分析文本:

看到一道sql题目,比较感兴趣,就做了下
题目如下:
主要思路1:
- 使用用户变量+笛卡尔积生成时间维度表
- 通过时间维度表和每次停车信息再做笛卡尔积
- 对时间进行分组求和即可
思路2:
- 计算时间间隔,使用space填充,然后split分割后使用posexplode炸开并获得索引,用索引乘以3600即可获得每个小时的维度表
建表如下:
mysql代码如下:
select substring(tt.dim_time,1,13) as hh,count(*)
from (
select id, plate_no, from_unixtime(unix_timestamp(t.inttime)),
from_unixtime(unix_timestamp(if(t.outtime='',current_date(),t.outtime))),from_unixtime(t3.dim_time) dim_time
from t,(
select case when @dim_timestamp then @dim_timestamp:=@dim_timestamp+3600 else 0 end dim_time
from (select @dim_timestamp:=(select min(unix_timestamp(time))
from (select inttime time
from t
union
select if(outtime='',current_date(),outtime) time
from t)T1))T2,
(select 1 union select 2)t4,
(select 1 union select 2 union select 3)t5,
(select 1 union select 2 union select 3 union select 4)t6,
(select 1 union select 2 union select 3 union select 4 union select 5)t7,
(select 1 union select 2 union select 3 union select 4 union select 5 union select 6)t8,
(select 1 union select 2 union select 3 union select 4 union select 5 union select 6 union select 7)t9
)t3
where from_unixtime(t3.dim_time)>from_unixtime(unix_timestamp(t.inttime))
and from_unixtime(t3.dim_time)<from_unixtime(unix_timestamp(if(outtime='',current_date(),outtime)))
)tt
group by tt.dim_time;
输出结果如下
Hive代码如下:
with
t1 as (
select max(outtime) max_time
from parkrecode
),
t2 as (
select p.id,p.plate_no,p.inttime,coalesce(p.outtime,t.max_time) outtime
from parkrecode p
cross join t1 t
where substr(inttime,1,10)!=substr(outtime,1,10)),
t3 as (
select id,plate_no inhour,from_unixtime(unix_timestamp(inttime,'yyyyMMddHHmmss'))
start_date,
from_unixtime(unix_timestamp(outtime,'yyyyMMddHHmmss')-3600) end_date
from t2
),
t4 as (
select t3.id,t3.inhour,from_unixtime(unix_timestamp(start_date)+pos*3600,'yyyyMMddHH')
stop_hour
from t3
lateral view posexplode(split(space(hour(end_date)-hour(start_date)+
(datediff(end_date,start_date))*24),''))t as pos,val)
select stop_hour,count(inhour)
from t4
group by stop_hour;

任务说明:
根据分析文本回答下列问题,每题一行:
1. 思路1用什么方法生成时间维度表?
2. 按思路2,用索引乘以多少可以得到每个小时的维度表?
3. Hive代码从哪个表读取停车记录?

给定行:
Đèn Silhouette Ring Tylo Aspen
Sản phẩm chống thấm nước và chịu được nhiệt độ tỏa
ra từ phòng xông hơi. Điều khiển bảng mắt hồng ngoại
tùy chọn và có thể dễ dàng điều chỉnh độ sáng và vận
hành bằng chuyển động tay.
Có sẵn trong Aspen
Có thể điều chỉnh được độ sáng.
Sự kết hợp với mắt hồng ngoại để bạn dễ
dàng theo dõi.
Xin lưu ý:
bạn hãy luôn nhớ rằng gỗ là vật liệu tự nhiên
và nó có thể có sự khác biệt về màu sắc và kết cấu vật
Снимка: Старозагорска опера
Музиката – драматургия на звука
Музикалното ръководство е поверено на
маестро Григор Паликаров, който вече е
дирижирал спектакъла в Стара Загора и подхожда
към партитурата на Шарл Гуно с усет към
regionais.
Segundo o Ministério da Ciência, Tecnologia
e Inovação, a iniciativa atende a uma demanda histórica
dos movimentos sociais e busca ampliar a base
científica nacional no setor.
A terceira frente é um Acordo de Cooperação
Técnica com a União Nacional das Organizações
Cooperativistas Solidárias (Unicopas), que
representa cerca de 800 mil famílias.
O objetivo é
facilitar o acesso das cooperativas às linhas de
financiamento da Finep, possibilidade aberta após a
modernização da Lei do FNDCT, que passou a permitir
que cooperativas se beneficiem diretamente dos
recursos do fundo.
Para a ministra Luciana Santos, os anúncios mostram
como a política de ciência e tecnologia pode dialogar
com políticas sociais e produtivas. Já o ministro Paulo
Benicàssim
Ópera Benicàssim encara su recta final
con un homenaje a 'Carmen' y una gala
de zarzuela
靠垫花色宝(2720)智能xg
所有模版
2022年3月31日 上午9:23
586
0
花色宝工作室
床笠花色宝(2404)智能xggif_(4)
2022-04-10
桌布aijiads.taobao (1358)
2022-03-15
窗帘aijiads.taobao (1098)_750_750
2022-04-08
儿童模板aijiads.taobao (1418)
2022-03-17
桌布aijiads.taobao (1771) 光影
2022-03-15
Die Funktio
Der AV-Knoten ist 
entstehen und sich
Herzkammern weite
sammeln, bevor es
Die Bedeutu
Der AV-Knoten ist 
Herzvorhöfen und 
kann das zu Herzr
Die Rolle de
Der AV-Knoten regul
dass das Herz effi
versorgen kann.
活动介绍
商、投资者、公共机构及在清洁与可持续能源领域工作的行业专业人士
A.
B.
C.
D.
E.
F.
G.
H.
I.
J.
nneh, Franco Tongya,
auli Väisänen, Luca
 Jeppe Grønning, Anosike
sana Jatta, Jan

答案栏:
1. 使用用户变量加笛卡尔积生成时间维度表。
2. 用索引乘以3600。
3. 从parkrecode表读取。